> **Requirement**
Read the listing below and copy out every line that holds "Miếu".
[Supplied information — start]
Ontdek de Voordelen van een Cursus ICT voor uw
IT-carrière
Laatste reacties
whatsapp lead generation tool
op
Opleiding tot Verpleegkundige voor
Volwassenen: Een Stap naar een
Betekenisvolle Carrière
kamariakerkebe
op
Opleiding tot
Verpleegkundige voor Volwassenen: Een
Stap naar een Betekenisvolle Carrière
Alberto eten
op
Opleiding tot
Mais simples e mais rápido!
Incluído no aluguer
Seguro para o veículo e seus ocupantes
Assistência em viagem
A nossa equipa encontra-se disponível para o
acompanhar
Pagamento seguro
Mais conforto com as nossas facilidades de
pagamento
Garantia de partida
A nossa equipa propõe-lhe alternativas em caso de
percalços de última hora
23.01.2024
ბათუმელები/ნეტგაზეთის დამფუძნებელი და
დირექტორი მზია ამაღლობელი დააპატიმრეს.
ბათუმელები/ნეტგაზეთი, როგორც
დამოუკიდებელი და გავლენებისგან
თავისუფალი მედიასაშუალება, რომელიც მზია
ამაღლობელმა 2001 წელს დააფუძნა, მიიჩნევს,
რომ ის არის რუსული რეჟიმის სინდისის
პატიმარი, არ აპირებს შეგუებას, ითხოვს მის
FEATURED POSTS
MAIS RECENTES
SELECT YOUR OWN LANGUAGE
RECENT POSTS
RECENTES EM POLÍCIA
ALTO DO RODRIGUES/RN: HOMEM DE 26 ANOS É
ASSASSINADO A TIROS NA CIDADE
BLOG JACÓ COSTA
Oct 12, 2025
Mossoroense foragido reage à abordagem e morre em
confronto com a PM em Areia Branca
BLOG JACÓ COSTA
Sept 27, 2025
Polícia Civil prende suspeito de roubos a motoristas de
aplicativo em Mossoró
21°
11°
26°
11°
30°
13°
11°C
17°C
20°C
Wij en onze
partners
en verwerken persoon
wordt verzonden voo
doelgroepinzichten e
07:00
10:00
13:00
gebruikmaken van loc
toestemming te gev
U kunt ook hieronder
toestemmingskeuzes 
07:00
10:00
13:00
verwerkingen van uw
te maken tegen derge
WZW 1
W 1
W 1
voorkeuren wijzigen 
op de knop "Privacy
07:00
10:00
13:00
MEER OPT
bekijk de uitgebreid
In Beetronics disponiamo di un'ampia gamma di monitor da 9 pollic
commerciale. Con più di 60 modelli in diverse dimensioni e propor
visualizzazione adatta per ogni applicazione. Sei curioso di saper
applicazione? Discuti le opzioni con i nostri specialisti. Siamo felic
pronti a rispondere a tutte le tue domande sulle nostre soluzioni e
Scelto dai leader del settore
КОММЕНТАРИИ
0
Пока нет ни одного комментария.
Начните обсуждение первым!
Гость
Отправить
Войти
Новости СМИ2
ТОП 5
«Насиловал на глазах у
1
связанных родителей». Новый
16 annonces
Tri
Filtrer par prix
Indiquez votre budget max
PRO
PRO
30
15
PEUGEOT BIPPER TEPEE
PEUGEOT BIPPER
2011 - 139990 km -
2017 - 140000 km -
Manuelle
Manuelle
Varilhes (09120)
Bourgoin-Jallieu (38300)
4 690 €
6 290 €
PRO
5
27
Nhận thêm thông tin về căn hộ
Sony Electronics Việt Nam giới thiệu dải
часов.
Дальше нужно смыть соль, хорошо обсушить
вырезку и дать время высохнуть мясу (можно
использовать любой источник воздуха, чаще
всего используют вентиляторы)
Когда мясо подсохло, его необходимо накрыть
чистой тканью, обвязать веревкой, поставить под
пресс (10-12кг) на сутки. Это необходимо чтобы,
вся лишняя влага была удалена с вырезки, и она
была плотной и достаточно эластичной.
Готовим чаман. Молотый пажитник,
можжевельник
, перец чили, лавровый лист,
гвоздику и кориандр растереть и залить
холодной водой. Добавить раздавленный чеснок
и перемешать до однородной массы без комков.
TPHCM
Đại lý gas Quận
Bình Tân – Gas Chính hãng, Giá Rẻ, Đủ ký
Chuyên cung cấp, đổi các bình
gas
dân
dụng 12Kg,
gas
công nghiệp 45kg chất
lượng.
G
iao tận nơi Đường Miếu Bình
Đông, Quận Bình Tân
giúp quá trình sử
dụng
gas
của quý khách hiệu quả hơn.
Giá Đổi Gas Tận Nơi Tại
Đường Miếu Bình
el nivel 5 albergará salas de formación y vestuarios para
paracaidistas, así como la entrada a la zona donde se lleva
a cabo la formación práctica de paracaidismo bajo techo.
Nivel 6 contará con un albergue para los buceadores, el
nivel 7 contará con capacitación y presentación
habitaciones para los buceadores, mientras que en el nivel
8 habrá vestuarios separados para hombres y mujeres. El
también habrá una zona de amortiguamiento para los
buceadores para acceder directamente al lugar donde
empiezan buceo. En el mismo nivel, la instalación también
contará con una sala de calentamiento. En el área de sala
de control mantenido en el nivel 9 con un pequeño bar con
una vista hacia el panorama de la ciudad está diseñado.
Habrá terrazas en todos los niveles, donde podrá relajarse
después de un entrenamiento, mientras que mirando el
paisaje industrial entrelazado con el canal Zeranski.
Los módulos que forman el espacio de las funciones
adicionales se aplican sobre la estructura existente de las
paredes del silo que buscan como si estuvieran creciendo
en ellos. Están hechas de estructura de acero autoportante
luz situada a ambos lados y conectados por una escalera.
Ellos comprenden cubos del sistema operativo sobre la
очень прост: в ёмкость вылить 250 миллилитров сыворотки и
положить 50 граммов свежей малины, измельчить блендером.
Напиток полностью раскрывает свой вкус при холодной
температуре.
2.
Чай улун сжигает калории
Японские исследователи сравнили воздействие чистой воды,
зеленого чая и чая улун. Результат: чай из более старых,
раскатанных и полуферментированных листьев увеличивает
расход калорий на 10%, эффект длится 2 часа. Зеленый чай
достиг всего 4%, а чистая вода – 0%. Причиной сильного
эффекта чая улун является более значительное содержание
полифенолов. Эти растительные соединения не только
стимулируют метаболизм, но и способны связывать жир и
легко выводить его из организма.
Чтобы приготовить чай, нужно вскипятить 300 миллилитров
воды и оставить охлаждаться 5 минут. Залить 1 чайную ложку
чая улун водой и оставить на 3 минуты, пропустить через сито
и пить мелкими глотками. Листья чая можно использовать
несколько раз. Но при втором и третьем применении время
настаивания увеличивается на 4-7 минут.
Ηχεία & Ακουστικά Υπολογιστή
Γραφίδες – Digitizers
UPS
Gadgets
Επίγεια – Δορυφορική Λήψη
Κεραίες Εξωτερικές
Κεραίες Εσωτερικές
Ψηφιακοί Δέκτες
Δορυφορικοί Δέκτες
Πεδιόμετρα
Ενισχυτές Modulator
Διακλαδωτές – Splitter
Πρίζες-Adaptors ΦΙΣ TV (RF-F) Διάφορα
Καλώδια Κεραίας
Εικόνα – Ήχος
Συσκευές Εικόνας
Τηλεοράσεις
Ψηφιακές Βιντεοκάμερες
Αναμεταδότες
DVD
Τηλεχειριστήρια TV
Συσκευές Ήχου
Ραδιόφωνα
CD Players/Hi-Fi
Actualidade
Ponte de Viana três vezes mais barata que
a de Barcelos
[Supplied information — finish]
> **Exercise answer**
iao tận nơi Đường Miếu Bình
Đường Miếu Bình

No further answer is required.